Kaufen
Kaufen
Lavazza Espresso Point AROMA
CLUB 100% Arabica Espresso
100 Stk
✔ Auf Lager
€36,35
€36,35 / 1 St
_ _ _ _ _ _ _
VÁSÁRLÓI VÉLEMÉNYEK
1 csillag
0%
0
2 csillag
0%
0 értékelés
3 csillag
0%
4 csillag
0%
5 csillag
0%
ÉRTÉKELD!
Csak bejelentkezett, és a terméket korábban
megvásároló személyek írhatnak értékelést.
_ _ _ _ _ _ _
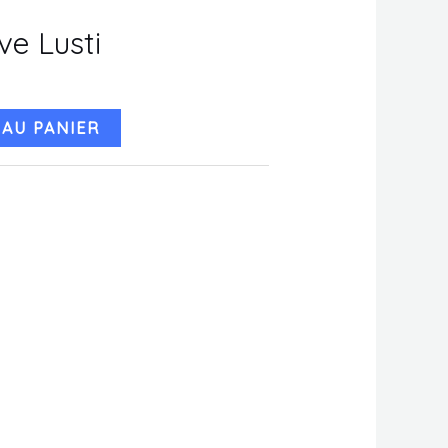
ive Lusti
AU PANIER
_ _ _ _ _ _ _
• [THE PROBLEM] Provide the count of lines in the data above that include the word "Espresso", with no added text.

• [SOLVED EXERCISE] 2